District information
- Type: Public
- Motto: Empowering students to reach their maximum potential
- Grades: Pre-K–12
- Superintendent: Sean M. Croft
- Schools: Fricano Primary School (K–2) Douglas J. Regan Intermediate School (3–5) Starpoint Middle School (6–8) Starpoint High School (9–12)
- Budget: $49,400,852 (2015–16)

Other information
- Website: starpointcsd.org

= Starpoint Central School District =

School district in New York, United States

Starpoint Central District is a public schooling system consisting of elementary, intermediate, middle, and high school institutions. The district also offers Universal Pre-Kindergarten through funding from the New York State Education Department. It is located in Pendleton, New York. The district mascot is the Spartan, and the school colors are garnet and gray. Boys sports include hockey, golf, football, cross country, indoor/outdoor track and field, basketball, lacrosse, baseball, tennis, and swimming. Girls include basketball, cheerleading, cross country, field hockey, soccer, softball, swimming and diving, tennis, indoor/outdoor track and field, and volleyball.

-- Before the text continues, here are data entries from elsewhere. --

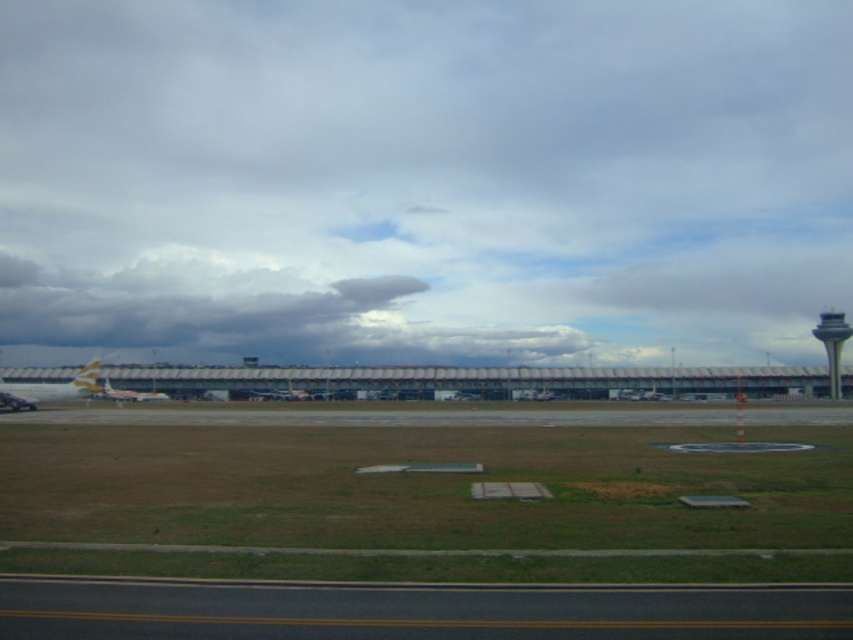
You are standing at the point labeled point (141, 582) and want to walk towards the point labeled point (4, 294). Given that you can only move along the paved road marked by yellow lines in the foreground, will you have to walk uphill or downhill?

Since point (141, 582) is closer to the camera than point (4, 294), you would be walking downhill towards the latter point as you move away from the foreground towards the midground.

You are an airport maintenance worker needing to park a new metallic silver airplane at center that is wider than the white glossy airplane at center. Based on the scene, where would be the best spot to park it without blocking the road?

The metallic silver airplane at center should be parked where there is enough space to accommodate its larger width. Since it is wider than the white glossy airplane at center, positioning it away from the road and towards the grassy area in the foreground would prevent blocking the road while ensuring sufficient space.

You are a pilot preparing to land your plane. You see the black asphalt runway at lower center and the gray concrete control tower at right. Which structure is closer to your current position as you approach the airport?

The black asphalt runway at lower center is closer to your current position because it is in front of the gray concrete control tower at right, indicating it lies along your approach path.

In 2017 Starpoint CSD was ranked 6th out of 98 school districts according to Business First. They also received a Five Star Science Award for exceptional performance in ELA, Math, Science, and Social Studies across grades K-12 in 2013.

The district includes sections of the following towns: almost all of Pendleton, most of Cambria, and sections of Lockport and Wheatfield. It includes the following census-designated places: all of Rapids, most of Sanborn, and a portion of South Lockport.